Teatro, por Claudia Chaves: “Eddy — Violência e Metamorfose”
O que o transforma o espetáculo em extraordinário é como o autor conta a sua história, a linguagem contemporânea

Existem histórias banais, comuns, que acontecem a cada esquina. Existem histórias extraordinárias, impactantes. A história de Edouard Louis, o jovem autor francês que se tornou um best-seller conceituado, é o que os franceses chamam de ordinaire, da ordem, do comum. O que o transforma em extraordinário é como o autor conta a sua história, a linguagem contemporânea. Os fatos acontecem a cada esquina, mas deveriam ser extraordinários.

“Eddy – violência e metamorfose” é um único texto coeso que Luiz Felipe Reis e Marcelo Grabowsky conseguem transformar 3 romances de Edouard Louis em um texto dramatúrgico coeso, forte, no qual as ações dos personagens se transformam em pura brutalidade. Palavra, gesto, corpo se unem na mesma entonação, um uníssono raro de se encontrar mesmo em obras originais de teatro.
A narrativa, encarnada com fúria e fragilidade por João Côrtes no papel do alter ego Eddy, é de precisão cruel de quem se vê obrigado a olhar de frente o que sempre evitou. Côrtes impressiona pelo rigor físico: seu corpo, orientado pela direção de movimento de Lavínia Bizzotto e pela preparação corporal de Alexandre Maia, transforma-se na expressão de corpo e palavra do texto.

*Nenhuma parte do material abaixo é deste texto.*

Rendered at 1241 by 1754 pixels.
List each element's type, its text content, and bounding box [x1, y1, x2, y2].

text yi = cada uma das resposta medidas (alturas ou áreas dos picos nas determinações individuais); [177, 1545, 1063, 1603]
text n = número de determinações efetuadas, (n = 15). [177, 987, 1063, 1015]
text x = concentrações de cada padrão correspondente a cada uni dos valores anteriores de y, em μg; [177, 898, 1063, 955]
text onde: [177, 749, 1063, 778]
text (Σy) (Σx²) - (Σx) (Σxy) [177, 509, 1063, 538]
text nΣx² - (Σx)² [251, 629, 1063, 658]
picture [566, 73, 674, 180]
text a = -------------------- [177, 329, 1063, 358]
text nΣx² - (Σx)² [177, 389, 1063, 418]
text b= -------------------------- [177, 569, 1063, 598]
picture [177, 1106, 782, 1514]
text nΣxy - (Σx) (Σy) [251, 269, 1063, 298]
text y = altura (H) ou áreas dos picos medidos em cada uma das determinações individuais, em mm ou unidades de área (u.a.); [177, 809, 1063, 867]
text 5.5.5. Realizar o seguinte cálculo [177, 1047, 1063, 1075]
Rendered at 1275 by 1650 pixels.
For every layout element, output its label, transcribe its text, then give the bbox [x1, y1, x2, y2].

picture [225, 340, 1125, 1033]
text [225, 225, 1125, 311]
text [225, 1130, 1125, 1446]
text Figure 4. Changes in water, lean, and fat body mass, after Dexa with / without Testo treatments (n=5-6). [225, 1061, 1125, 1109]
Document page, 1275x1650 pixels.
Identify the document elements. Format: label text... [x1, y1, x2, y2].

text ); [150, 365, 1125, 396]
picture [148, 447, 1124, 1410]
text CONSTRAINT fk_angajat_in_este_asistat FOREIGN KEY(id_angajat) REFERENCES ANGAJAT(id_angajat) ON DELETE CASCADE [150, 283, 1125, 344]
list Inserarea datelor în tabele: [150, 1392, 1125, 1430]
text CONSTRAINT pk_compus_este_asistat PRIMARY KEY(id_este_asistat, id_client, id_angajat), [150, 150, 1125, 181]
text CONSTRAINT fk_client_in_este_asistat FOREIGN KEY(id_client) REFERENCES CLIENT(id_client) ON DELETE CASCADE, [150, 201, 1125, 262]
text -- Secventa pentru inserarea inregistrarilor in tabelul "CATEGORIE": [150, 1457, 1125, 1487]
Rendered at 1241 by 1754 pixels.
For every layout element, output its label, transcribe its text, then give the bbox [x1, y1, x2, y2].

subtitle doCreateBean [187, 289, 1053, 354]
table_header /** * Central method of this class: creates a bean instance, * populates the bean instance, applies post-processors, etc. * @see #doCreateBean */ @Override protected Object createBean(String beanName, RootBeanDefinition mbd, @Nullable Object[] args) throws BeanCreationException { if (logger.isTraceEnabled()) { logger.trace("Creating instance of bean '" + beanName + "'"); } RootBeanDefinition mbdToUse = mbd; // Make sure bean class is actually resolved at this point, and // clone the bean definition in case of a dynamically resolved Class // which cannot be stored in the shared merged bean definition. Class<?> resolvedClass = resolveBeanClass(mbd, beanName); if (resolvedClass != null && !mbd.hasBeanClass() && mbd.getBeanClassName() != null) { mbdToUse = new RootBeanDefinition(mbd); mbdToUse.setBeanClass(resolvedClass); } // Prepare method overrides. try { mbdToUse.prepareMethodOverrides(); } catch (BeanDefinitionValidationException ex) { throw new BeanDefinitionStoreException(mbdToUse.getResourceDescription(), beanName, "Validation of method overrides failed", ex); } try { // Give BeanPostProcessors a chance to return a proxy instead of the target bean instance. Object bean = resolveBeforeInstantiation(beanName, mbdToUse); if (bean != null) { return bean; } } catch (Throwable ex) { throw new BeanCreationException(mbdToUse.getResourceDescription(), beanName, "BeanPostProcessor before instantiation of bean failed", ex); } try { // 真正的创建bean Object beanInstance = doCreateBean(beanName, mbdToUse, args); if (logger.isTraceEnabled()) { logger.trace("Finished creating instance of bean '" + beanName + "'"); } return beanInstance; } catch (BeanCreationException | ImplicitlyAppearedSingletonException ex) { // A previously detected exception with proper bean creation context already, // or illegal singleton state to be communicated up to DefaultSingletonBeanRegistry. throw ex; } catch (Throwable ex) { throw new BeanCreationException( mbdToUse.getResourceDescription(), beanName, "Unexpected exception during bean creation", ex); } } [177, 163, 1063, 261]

O cenário, assinado por André Sanches, com assistência de Débora Cancio, aposta em utilizar os objetos cênicos em cama, quarto, sala de interrogatório. A iluminação e o vídeo, coordenados com maestria por Julio Parente (Para Raio) e Daniel Wierman, criam o contato com o cotidiano via as imagens projetadas.
A direção firme de Luiz Felipe e Marcelo consegue extrair de todos os momentos de cada ator interpretações com densidade, na medida em que os personagens se transformam de acordo com os seus diálogos com Eddy. Julia Lund, num registo tocante como a irmã Clara, e Igor Fortunato, com força física e presença inquietante como Redá, o agressor. A trilha sonora original de Luiz Felipe, com direção musical de Carol Mathias e produção de Pedro Sodré, apoia as transições das cenas. O figurino de Antônio Guedes, com assistência de Mari Ribeiro, é sutil, quase neutro, com pequenos detalhes que sugerem que, como acontece em toda a cena, sob as identidades há camadas. As projeções trazem localização à realidade , aparentemente, difusa.

A confissão do protagonista é mais do que um ato individual. É uma travessia coletiva que nos obriga a ouvir, a testemunhar e a opinar. Eddy é um flâneur contemporâneo: um homem deslocado que carrega a literatura na mão e a dor no corpo, observando o mundo com olhos tristes e inquietos. A sua metamorfose não é redenção — é resistência. É um corpo em permanente estado de urgência do qual somos espectadores, ao mesmo tempo. A dor da gente não sai no jornal.